WORK ORDER:
When you reproduce the data, keep every word exactly as it stands and leave the pictures out.

GIVEN INFORMATION:
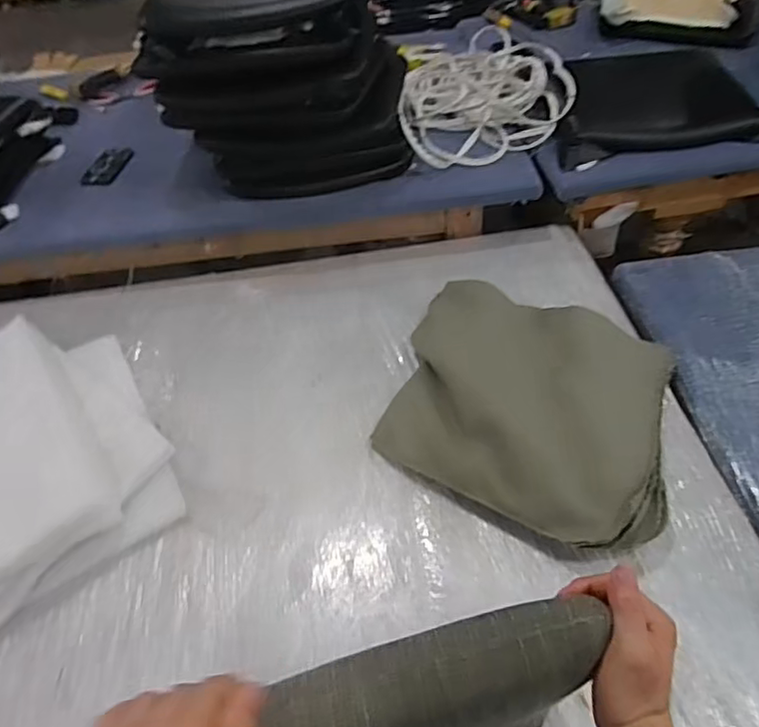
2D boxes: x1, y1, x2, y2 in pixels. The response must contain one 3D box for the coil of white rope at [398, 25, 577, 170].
[{"bbox_3d":[0.264,-0.717,1.537,0.396,0.088,0.654,-2,48,5],"label":"coil of white rope"}]

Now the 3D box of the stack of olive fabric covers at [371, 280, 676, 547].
[{"bbox_3d":[0.249,0.056,1.015,0.491,0.103,0.432,21,54,23],"label":"stack of olive fabric covers"}]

THE COMPLETED TASK:
2D boxes: x1, y1, x2, y2 in pixels. The response must contain one 3D box for the coil of white rope at [398, 25, 577, 170].
[{"bbox_3d":[0.264,-0.717,1.537,0.396,0.088,0.654,-2,48,5],"label":"coil of white rope"}]

Now the 3D box of the stack of olive fabric covers at [371, 280, 676, 547].
[{"bbox_3d":[0.249,0.056,1.015,0.491,0.103,0.432,21,54,23],"label":"stack of olive fabric covers"}]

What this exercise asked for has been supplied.